Jim Weirich used the phrase "Necessary & Sufficient" to describe tests that were both complete specifications of their subject and contained nothing superfluous that would tie the hands of the implementation unnecessarily. It sounds obvious in hindsight, but is a handy concept to keep in mind when evaluating the quality of a test.

Necessary

Only test the behaviors you know you need to care about. For example, if the desired behavior of a particular edge case doesn't truly matter yet or isn't fully understood, don't write a test for it yet. Doing so would restrict the freedom to refactor the implementation. Additionally, it will send the signal to future readers that this behavior is actually critical, when it very well might not be (perhaps a form of accidental creativity.
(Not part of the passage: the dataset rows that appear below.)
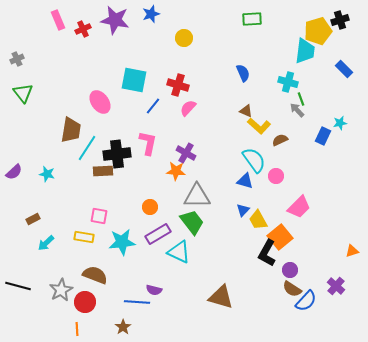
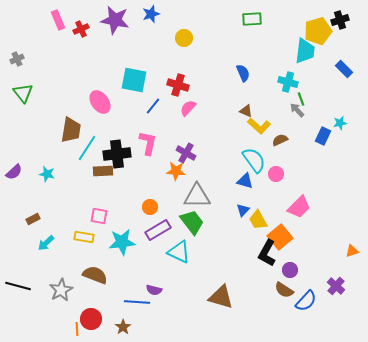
red cross at (83, 29): moved 2 px left
pink circle at (276, 176): moved 2 px up
purple rectangle at (158, 234): moved 4 px up
brown semicircle at (292, 289): moved 8 px left, 1 px down
red circle at (85, 302): moved 6 px right, 17 px down
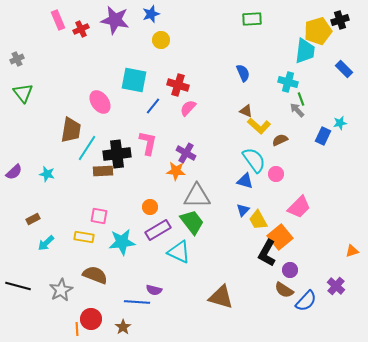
yellow circle at (184, 38): moved 23 px left, 2 px down
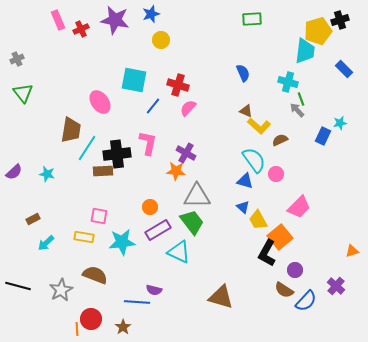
blue triangle at (243, 210): moved 3 px up; rotated 32 degrees counterclockwise
purple circle at (290, 270): moved 5 px right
Examples of unnecessary tests follow.

Unreachable edge cases

Suppose the developer knows that input validation occurs higher in the call stack such that their subject will never receive a nil input. However, in the interest of completeness on a test-by-test basis, they write this test:

describe '#call' do  
  When(:result) { subject.call(nil)
  Then { expect(result).to have_failed(UnexpectedNilError) }
end

Which would require a guard clause that both clutters up the method definition and is knowingly unreachable in the production application:

def call(input)
  raise UnexpectedNilError.new("WHY????") if input.nil?
  #...
end

These sorts of tests are a type of future proofing, and the added carrying cost to the codebase is generally not worth their perceived potential benefits.

Sufficient

"Sufficient" in this case means that each test actually specifies all the behaviors the author wants to ensure the subject exhibits.
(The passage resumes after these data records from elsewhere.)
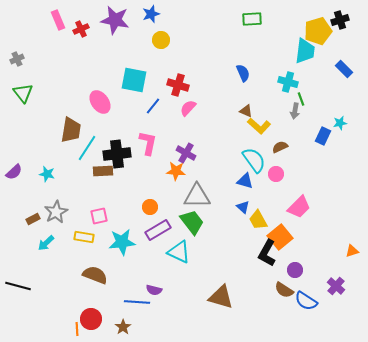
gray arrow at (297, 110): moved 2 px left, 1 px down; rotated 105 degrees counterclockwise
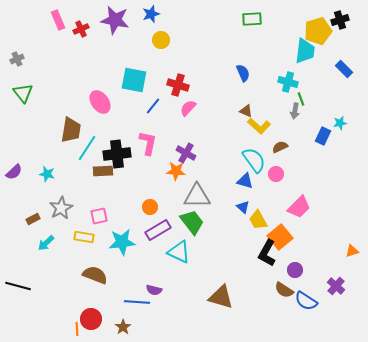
gray star at (56, 212): moved 5 px right, 4 px up
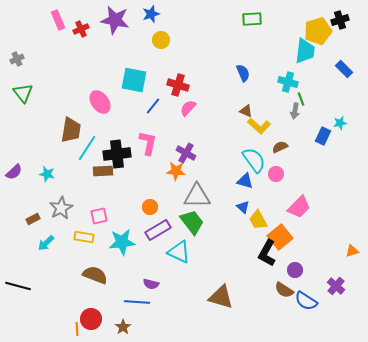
purple semicircle at (154, 290): moved 3 px left, 6 px up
Examples of insufficient tests follow

Insufficient assertions

def add(a,b)
  a + b
end

describe '#add' do
  When(:result) { subject.add(5, 3) }
  Then { expect(result).not_to be_nil }
end

The above will indeed test something gets returned, but not that adding is occurring.

Liberal stubs

Here, for an isolation test:

describe '#call' do
  Given(:dependency1) { double.stub(:foo) { :value1 } }
  Given(:dependency2) { double.stub(:bar) { :value2 } }
  Given(:dependency3) { double.stub(:baz) { :value3 } }
  When(:result) { subject.call(dependency1, dependency2, dependency3) }
  Then { expect(result).to eq(:value3) }
end

Is almost certainly insufficient, because the stubs will unconditionally return their values instead of matching on their inputs. That means an implementation of call of simply return dependency3.baz will pass, even though dependency1 and dependency2 were never invoked. A sufficient test would instead use stubs that were conditional upon the inputs of the prior dependency in the chain:

describe '#call' do
  Given(:dependency1) { double.stub(:foo) { :value1 } }
  Given(:dependency2) { double.stub(:bar).with(:value1) { :value2 } }
  Given(:dependency3) { double.stub(:baz).with(:value2) { :value3 } }
  When(:result) { subject.call(dependency1, dependency2, dependency3) }
  Then { expect(result).to eq(:value3) }
end

Is sufficient, because it will require the implementation the author probably intended of dependency3.baz(dependency2.bar(dependency1.foo)).